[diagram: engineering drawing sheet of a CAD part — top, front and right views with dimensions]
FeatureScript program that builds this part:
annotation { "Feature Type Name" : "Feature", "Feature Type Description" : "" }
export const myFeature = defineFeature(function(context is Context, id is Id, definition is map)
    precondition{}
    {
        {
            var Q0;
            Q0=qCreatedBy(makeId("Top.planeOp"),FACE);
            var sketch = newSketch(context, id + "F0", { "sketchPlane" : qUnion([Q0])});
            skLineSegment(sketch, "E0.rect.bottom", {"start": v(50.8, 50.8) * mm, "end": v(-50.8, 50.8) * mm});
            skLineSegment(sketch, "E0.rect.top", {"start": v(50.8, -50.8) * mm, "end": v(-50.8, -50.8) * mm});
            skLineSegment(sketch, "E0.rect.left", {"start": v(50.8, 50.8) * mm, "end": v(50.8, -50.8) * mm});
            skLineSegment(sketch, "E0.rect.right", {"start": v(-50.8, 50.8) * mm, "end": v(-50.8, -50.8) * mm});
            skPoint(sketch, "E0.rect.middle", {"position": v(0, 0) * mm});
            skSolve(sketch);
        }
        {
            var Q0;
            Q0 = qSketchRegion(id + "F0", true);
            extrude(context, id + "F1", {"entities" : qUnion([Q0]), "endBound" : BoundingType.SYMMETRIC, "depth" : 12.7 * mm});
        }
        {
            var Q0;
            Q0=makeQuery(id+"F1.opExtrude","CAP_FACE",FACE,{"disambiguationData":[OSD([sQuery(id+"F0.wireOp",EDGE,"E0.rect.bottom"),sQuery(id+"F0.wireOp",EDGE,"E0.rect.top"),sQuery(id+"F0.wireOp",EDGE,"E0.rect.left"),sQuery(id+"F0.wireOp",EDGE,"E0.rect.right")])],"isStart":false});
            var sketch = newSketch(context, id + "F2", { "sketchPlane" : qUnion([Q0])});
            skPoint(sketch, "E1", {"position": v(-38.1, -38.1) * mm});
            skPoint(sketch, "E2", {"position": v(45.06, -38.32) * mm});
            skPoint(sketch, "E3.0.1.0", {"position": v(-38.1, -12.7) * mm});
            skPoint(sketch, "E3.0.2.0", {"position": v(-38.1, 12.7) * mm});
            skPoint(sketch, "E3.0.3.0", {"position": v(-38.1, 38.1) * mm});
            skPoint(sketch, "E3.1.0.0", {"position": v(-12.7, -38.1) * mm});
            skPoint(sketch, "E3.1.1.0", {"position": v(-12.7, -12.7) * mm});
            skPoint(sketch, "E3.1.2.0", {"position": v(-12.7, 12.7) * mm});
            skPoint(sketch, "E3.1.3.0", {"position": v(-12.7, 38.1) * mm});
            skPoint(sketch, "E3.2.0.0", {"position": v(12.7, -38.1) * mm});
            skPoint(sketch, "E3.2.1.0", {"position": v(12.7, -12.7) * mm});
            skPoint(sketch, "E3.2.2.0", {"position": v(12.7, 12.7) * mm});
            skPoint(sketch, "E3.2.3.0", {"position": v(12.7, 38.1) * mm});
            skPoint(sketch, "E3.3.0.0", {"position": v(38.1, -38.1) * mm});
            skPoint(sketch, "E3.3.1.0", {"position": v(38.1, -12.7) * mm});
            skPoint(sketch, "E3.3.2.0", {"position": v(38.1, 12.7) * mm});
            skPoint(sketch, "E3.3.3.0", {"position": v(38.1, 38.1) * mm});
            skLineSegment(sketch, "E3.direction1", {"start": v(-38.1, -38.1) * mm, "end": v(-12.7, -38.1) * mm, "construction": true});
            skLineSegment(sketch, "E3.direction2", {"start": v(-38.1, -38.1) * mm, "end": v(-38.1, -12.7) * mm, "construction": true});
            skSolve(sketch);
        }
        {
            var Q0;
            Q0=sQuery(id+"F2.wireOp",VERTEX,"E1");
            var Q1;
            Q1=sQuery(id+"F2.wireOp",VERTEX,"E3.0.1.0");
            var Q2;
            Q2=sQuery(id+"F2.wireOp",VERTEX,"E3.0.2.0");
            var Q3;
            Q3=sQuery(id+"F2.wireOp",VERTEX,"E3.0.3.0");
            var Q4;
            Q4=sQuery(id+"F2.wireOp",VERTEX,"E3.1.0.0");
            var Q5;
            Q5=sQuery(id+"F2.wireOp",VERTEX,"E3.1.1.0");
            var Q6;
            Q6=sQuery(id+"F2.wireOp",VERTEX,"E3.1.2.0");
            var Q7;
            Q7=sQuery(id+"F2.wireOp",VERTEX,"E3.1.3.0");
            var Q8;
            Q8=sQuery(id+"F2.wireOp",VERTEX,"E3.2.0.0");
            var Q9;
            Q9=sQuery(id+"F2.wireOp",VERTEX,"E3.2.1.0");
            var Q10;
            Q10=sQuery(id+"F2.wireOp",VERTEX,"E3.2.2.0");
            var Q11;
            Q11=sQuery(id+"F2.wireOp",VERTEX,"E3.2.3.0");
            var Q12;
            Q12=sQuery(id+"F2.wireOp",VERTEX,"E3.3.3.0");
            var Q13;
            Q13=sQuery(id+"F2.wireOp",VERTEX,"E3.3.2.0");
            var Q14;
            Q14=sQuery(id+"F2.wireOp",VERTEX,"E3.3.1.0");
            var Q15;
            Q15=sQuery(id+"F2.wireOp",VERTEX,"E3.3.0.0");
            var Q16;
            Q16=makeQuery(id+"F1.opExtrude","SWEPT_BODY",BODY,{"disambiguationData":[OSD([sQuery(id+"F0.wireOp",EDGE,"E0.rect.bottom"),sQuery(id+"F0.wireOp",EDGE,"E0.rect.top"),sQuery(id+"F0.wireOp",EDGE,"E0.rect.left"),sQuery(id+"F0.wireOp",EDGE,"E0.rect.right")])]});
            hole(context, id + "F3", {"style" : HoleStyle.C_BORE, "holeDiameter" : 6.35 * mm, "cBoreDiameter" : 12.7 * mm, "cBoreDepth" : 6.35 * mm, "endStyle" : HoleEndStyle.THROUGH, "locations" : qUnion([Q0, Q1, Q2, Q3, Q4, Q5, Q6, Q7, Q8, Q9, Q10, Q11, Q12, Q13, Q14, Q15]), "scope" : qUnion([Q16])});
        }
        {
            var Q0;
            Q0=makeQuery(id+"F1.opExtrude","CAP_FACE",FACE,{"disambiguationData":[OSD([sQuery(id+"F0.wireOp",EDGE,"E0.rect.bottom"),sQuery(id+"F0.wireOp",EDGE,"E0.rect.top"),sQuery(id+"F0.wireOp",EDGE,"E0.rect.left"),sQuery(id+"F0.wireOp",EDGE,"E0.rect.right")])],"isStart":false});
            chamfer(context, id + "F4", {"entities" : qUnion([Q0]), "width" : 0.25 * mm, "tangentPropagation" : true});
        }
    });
────────────────────
WHAT NEEDS TO BE DONE: Print all of the entries above again, reproducing every line verbatim without alteration.

RESPONSE TO THE TASK:
[diagram: engineering drawing sheet of a CAD part — top, front and right views with dimensions]
FeatureScript program that builds this part:
annotation { "Feature Type Name" : "Feature", "Feature Type Description" : "" }
export const myFeature = defineFeature(function(context is Context, id is Id, definition is map)
    precondition{}
    {
        {
            var Q0;
            Q0=qCreatedBy(makeId("Top.planeOp"),FACE);
            var sketch = newSketch(context, id + "F0", { "sketchPlane" : qUnion([Q0])});
            skLineSegment(sketch, "E0.rect.bottom", {"start": v(50.8, 50.8) * mm, "end": v(-50.8, 50.8) * mm});
            skLineSegment(sketch, "E0.rect.top", {"start": v(50.8, -50.8) * mm, "end": v(-50.8, -50.8) * mm});
            skLineSegment(sketch, "E0.rect.left", {"start": v(50.8, 50.8) * mm, "end": v(50.8, -50.8) * mm});
            skLineSegment(sketch, "E0.rect.right", {"start": v(-50.8, 50.8) * mm, "end": v(-50.8, -50.8) * mm});
            skPoint(sketch, "E0.rect.middle", {"position": v(0, 0) * mm});
            skSolve(sketch);
        }
        {
            var Q0;
            Q0 = qSketchRegion(id + "F0", true);
            extrude(context, id + "F1", {"entities" : qUnion([Q0]), "endBound" : BoundingType.SYMMETRIC, "depth" : 12.7 * mm});
        }
        {
            var Q0;
            Q0=makeQuery(id+"F1.opExtrude","CAP_FACE",FACE,{"disambiguationData":[OSD([sQuery(id+"F0.wireOp",EDGE,"E0.rect.bottom"),sQuery(id+"F0.wireOp",EDGE,"E0.rect.top"),sQuery(id+"F0.wireOp",EDGE,"E0.rect.left"),sQuery(id+"F0.wireOp",EDGE,"E0.rect.right")])],"isStart":false});
            var sketch = newSketch(context, id + "F2", { "sketchPlane" : qUnion([Q0])});
            skPoint(sketch, "E1", {"position": v(-38.1, -38.1) * mm});
            skPoint(sketch, "E2", {"position": v(45.06, -38.32) * mm});
            skPoint(sketch, "E3.0.1.0", {"position": v(-38.1, -12.7) * mm});
            skPoint(sketch, "E3.0.2.0", {"position": v(-38.1, 12.7) * mm});
            skPoint(sketch, "E3.0.3.0", {"position": v(-38.1, 38.1) * mm});
            skPoint(sketch, "E3.1.0.0", {"position": v(-12.7, -38.1) * mm});
            skPoint(sketch, "E3.1.1.0", {"position": v(-12.7, -12.7) * mm});
            skPoint(sketch, "E3.1.2.0", {"position": v(-12.7, 12.7) * mm});
            skPoint(sketch, "E3.1.3.0", {"position": v(-12.7, 38.1) * mm});
            skPoint(sketch, "E3.2.0.0", {"position": v(12.7, -38.1) * mm});
            skPoint(sketch, "E3.2.1.0", {"position": v(12.7, -12.7) * mm});
            skPoint(sketch, "E3.2.2.0", {"position": v(12.7, 12.7) * mm});
            skPoint(sketch, "E3.2.3.0", {"position": v(12.7, 38.1) * mm});
            skPoint(sketch, "E3.3.0.0", {"position": v(38.1, -38.1) * mm});
            skPoint(sketch, "E3.3.1.0", {"position": v(38.1, -12.7) * mm});
            skPoint(sketch, "E3.3.2.0", {"position": v(38.1, 12.7) * mm});
            skPoint(sketch, "E3.3.3.0", {"position": v(38.1, 38.1) * mm});
            skLineSegment(sketch, "E3.direction1", {"start": v(-38.1, -38.1) * mm, "end": v(-12.7, -38.1) * mm, "construction": true});
            skLineSegment(sketch, "E3.direction2", {"start": v(-38.1, -38.1) * mm, "end": v(-38.1, -12.7) * mm, "construction": true});
            skSolve(sketch);
        }
        {
            var Q0;
            Q0=sQuery(id+"F2.wireOp",VERTEX,"E1");
            var Q1;
            Q1=sQuery(id+"F2.wireOp",VERTEX,"E3.0.1.0");
            var Q2;
            Q2=sQuery(id+"F2.wireOp",VERTEX,"E3.0.2.0");
            var Q3;
            Q3=sQuery(id+"F2.wireOp",VERTEX,"E3.0.3.0");
            var Q4;
            Q4=sQuery(id+"F2.wireOp",VERTEX,"E3.1.0.0");
            var Q5;
            Q5=sQuery(id+"F2.wireOp",VERTEX,"E3.1.1.0");
            var Q6;
            Q6=sQuery(id+"F2.wireOp",VERTEX,"E3.1.2.0");
            var Q7;
            Q7=sQuery(id+"F2.wireOp",VERTEX,"E3.1.3.0");
            var Q8;
            Q8=sQuery(id+"F2.wireOp",VERTEX,"E3.2.0.0");
            var Q9;
            Q9=sQuery(id+"F2.wireOp",VERTEX,"E3.2.1.0");
            var Q10;
            Q10=sQuery(id+"F2.wireOp",VERTEX,"E3.2.2.0");
            var Q11;
            Q11=sQuery(id+"F2.wireOp",VERTEX,"E3.2.3.0");
            var Q12;
            Q12=sQuery(id+"F2.wireOp",VERTEX,"E3.3.3.0");
            var Q13;
            Q13=sQuery(id+"F2.wireOp",VERTEX,"E3.3.2.0");
            var Q14;
            Q14=sQuery(id+"F2.wireOp",VERTEX,"E3.3.1.0");
            var Q15;
            Q15=sQuery(id+"F2.wireOp",VERTEX,"E3.3.0.0");
            var Q16;
            Q16=makeQuery(id+"F1.opExtrude","SWEPT_BODY",BODY,{"disambiguationData":[OSD([sQuery(id+"F0.wireOp",EDGE,"E0.rect.bottom"),sQuery(id+"F0.wireOp",EDGE,"E0.rect.top"),sQuery(id+"F0.wireOp",EDGE,"E0.rect.left"),sQuery(id+"F0.wireOp",EDGE,"E0.rect.right")])]});
            hole(context, id + "F3", {"style" : HoleStyle.C_BORE, "holeDiameter" : 6.35 * mm, "cBoreDiameter" : 12.7 * mm, "cBoreDepth" : 6.35 * mm, "endStyle" : HoleEndStyle.THROUGH, "locations" : qUnion([Q0, Q1, Q2, Q3, Q4, Q5, Q6, Q7, Q8, Q9, Q10, Q11, Q12, Q13, Q14, Q15]), "scope" : qUnion([Q16])});
        }
        {
            var Q0;
            Q0=makeQuery(id+"F1.opExtrude","CAP_FACE",FACE,{"disambiguationData":[OSD([sQuery(id+"F0.wireOp",EDGE,"E0.rect.bottom"),sQuery(id+"F0.wireOp",EDGE,"E0.rect.top"),sQuery(id+"F0.wireOp",EDGE,"E0.rect.left"),sQuery(id+"F0.wireOp",EDGE,"E0.rect.right")])],"isStart":false});
            chamfer(context, id + "F4", {"entities" : qUnion([Q0]), "width" : 0.25 * mm, "tangentPropagation" : true});
        }
    });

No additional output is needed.